At the same time as aiming to deliver benefits to patients and helping to address those significant health needs, the BioQuarter has clear commercial objectives. Capaldi noted that although Edinburgh University has a good record for generating spinout companies, between 2005 and 2009 only one of these – ImmunoSolv Ltd. – drew on biomedical research carried out at the university.
"We aim to significantly increase the spinout rate and take a huge step-up in terms of the number of patents, the amount of venture capital and the number of industrial collaborations," Capaldi said.
Achieving that will require a culture change on the part of academics in Scotland. "We need to show them commercialization is not a dirty word," Capaldi said.
There are plans to monitor any change in that culture through an annual opinion survey. In the first such survey completed recently, only 15 percent of respondents said they want to participate in commercializing their research. The aim is to push that to 45 percent.
A concrete example of progress to date involves building on Edinburgh's role as a referral center for rare diseases.

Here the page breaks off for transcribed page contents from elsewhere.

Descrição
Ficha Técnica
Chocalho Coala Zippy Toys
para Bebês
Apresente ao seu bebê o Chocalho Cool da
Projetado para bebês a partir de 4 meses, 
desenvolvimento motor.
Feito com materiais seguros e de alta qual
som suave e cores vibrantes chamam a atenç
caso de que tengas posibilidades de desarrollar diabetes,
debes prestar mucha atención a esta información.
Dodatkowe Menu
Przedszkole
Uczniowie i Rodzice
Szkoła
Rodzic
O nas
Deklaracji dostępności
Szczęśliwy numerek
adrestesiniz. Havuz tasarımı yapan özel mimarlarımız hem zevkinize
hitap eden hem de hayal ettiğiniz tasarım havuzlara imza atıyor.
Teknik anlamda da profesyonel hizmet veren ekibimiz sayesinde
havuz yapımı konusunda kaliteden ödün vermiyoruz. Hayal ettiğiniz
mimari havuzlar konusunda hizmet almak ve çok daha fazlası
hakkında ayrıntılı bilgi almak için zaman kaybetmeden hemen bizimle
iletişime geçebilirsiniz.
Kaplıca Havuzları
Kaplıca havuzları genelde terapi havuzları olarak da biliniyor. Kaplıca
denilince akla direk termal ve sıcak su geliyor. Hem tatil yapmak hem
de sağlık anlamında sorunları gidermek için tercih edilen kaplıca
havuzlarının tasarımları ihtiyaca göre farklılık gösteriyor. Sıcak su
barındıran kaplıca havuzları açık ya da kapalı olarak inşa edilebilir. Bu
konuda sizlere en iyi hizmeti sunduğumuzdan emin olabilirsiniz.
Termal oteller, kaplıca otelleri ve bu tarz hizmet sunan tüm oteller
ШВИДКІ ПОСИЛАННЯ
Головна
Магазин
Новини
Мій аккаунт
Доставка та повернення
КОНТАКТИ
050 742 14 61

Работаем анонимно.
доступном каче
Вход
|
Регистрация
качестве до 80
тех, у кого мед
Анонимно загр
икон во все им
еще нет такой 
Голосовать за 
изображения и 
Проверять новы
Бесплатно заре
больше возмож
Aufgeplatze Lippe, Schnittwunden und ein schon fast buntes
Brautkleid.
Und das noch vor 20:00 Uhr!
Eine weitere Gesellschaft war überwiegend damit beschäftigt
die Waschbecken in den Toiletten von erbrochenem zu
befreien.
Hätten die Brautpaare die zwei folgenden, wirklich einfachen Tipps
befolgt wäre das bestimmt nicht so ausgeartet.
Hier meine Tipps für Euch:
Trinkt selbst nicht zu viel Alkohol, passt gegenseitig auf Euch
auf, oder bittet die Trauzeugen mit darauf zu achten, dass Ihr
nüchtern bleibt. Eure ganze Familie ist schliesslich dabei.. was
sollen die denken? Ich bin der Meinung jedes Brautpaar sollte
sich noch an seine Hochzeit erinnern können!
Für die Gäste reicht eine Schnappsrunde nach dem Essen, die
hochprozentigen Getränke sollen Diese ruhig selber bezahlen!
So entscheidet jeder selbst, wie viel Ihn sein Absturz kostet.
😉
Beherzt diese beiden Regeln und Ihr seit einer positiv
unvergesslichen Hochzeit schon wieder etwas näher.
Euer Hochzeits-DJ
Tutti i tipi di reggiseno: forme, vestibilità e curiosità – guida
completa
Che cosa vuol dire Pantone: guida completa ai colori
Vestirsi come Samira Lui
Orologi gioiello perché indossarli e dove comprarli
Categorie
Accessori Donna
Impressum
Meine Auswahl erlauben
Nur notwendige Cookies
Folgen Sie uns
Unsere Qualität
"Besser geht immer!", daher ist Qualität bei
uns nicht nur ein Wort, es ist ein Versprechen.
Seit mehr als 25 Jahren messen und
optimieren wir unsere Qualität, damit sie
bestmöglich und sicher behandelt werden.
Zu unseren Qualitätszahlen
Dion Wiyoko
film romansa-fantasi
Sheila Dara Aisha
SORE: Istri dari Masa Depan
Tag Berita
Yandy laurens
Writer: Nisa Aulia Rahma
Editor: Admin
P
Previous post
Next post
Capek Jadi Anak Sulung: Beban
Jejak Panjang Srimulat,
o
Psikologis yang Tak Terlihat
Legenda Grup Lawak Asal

That frequently involves prescribing marketed drugs off-label, and one of the five companies currently being groomed as a spinout will specialize in re-purposing drugs to treat orphan renal diseases.
Provisionally named Asclepius, the company has applied for European orphan drug status for one compound and owns a biologic drug that is in a Phase II trial.
"Asclepius could have six orphan drug designations by the end of the year," said Bill Blair, head of company creation at the BioQuarter.
Another company, NeurocentRx Ltd., specializes in central nervous system diseases, with a focus on pain and cognition. It was founded in 2008 by 14 academics from Edinburgh University, with Ron Lindsay, formerly of Regeneron Inc. and Millennium Inc., as chairman, and Howard Marriage, formerly of Genzyme Corp. and Cyclacel Inc., as CEO.
NeurocentRx's portfolio includes an orally available reformulation of an existing drug, which currently is used off-label for treating peripheral neuropathy that occurs as a side effect of treatment with Velcade (bortezomib, Millennium/Takeda); a number of topical and transdermal solutions for peripheral neuropathies; and a discovery project targeting the ion channel transient receptor potential 8 (TRP8), which is responsible for triggering the sensation of cold.
Blair said a third company to be housed in the bioincubator, Therapivo Ltd., will have the first platform to screen for drugs targeted at metastases, as opposed to primary tumors.
The platform is based on in vitro "complex biology" screening and in vivo quantitative imaging in mouse models.
"The philosophy is based on understanding downstream pathways using mice that express a number of different pathways," Blair said.
Underpinning those efforts to shape basic research and clinical practice into new therapies, a new national organization, Health Science Scotland (HSS), began operating in January 2012 with a brief to fill in gaps in the translation process and short circuit any bureaucratic longeurs in getting permission for clinical trials. Its remit includes running risk-sharing trials with industry and providing a scientific and clinical advisory service.
"We will be working with smaller companies to enable them to take advantage of NHS research, but also helping them selling to the NHS," said Graeme Boyle, senior project manager of HSS. "It's what we've been asked for by companies."